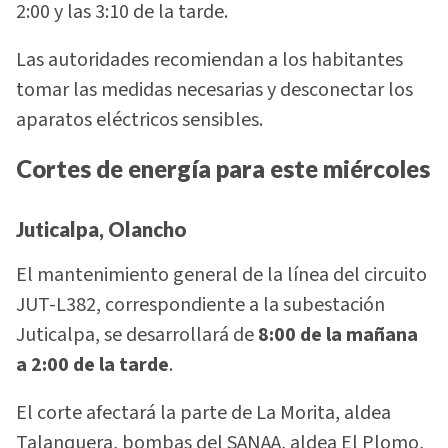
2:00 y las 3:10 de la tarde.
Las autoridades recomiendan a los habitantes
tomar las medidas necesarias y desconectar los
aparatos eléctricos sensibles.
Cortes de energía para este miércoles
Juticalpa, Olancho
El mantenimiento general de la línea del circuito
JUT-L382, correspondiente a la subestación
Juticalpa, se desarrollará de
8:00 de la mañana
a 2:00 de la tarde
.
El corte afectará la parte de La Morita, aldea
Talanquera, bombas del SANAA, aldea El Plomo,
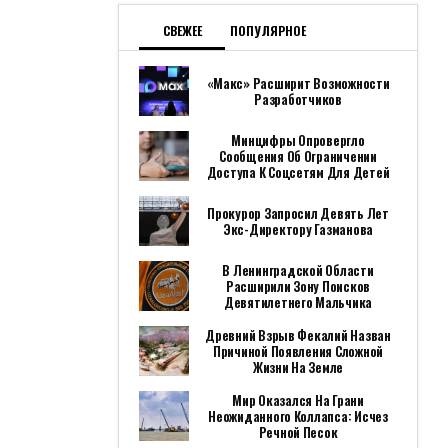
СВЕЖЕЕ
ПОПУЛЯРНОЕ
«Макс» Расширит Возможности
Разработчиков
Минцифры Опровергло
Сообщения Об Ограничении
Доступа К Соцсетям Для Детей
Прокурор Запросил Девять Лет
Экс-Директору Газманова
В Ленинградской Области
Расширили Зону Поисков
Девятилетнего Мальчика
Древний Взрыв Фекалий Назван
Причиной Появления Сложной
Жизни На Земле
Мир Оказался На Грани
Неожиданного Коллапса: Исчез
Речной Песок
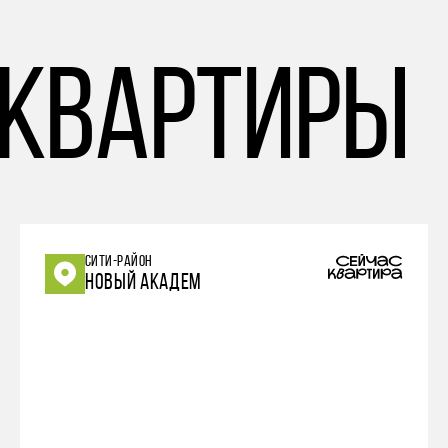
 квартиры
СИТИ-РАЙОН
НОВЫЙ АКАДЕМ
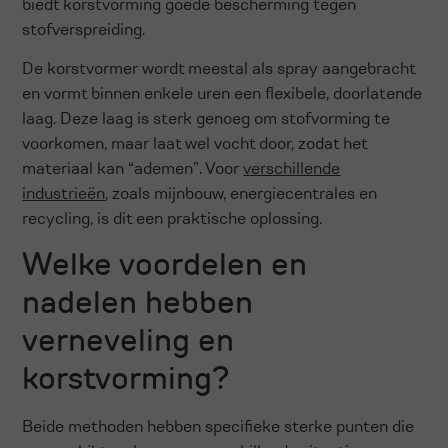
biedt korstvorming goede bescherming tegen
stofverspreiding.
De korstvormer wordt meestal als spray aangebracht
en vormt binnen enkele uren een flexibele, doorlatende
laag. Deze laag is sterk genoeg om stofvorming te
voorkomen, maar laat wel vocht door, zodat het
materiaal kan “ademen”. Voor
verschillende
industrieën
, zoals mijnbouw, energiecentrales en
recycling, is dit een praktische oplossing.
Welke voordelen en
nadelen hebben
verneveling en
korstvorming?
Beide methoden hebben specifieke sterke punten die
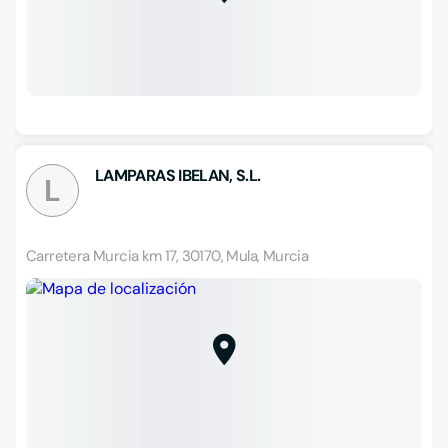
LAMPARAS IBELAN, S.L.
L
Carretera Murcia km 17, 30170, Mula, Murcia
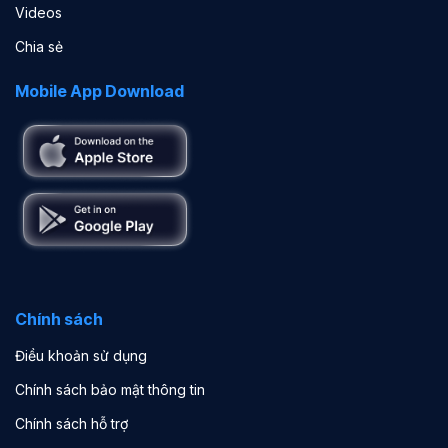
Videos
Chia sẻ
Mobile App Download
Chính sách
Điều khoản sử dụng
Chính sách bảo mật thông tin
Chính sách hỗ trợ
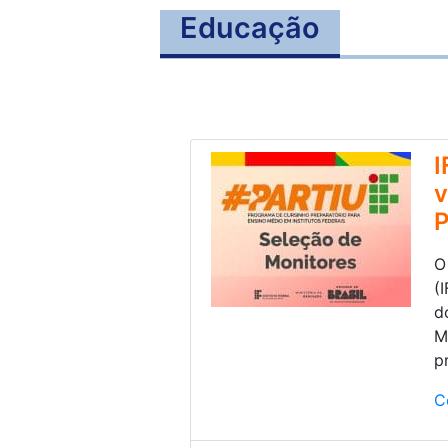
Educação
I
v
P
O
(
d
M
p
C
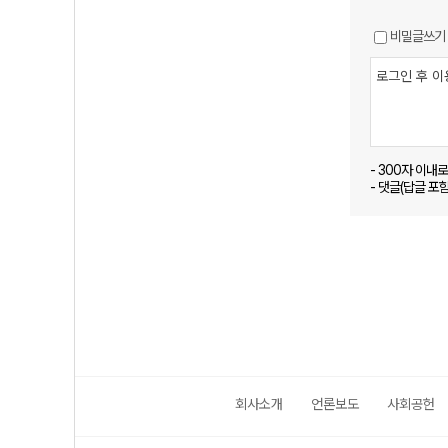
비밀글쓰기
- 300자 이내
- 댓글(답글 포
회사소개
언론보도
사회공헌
---
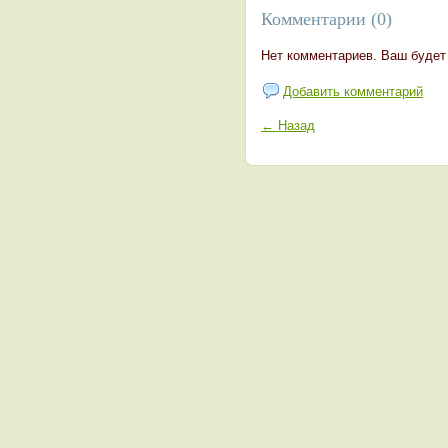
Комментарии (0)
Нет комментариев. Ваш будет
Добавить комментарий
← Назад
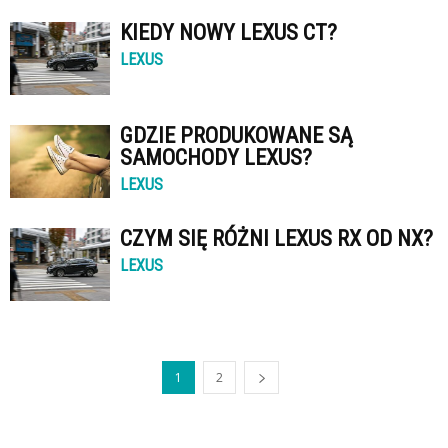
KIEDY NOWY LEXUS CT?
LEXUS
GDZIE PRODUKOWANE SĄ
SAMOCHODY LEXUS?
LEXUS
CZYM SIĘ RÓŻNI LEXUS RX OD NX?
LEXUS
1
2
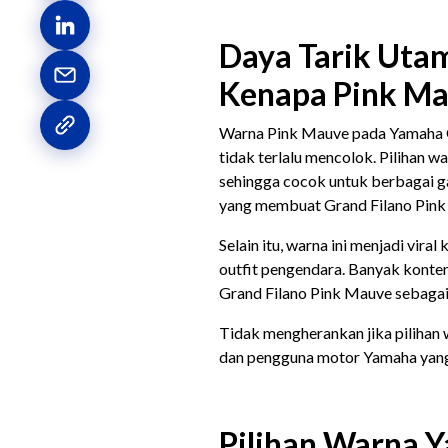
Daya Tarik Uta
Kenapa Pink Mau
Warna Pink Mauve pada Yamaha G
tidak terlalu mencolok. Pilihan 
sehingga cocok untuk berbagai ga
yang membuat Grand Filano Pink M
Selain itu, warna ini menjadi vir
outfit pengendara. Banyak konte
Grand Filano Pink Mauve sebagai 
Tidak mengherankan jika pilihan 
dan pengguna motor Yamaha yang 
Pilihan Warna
---
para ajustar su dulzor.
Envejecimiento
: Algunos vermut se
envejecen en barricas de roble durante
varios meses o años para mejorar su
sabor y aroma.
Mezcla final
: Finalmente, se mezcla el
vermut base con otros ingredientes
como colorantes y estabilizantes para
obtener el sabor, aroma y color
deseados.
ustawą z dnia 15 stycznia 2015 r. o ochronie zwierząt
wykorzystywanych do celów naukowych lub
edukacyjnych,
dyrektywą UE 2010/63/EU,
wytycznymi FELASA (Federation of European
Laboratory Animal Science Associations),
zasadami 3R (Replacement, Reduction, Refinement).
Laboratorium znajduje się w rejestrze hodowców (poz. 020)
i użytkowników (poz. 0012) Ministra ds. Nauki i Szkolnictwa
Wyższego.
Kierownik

**What to produce:** Copy out the lines starting at the one that contains "biedt korstvorming goede bescherming tegen" and ending at the one that contains "korstvorming?", swapping "spray" for "nevel" and leaving everything else as it is.

**Result:**
biedt korstvorming goede bescherming tegen
stofverspreiding.
De korstvormer wordt meestal als nevel aangebracht
en vormt binnen enkele uren een flexibele, doorlatende
laag. Deze laag is sterk genoeg om stofvorming te
voorkomen, maar laat wel vocht door, zodat het
materiaal kan “ademen”. Voor
verschillende
industrieën
, zoals mijnbouw, energiecentrales en
recycling, is dit een praktische oplossing.
Welke voordelen en
nadelen hebben
verneveling en
korstvorming?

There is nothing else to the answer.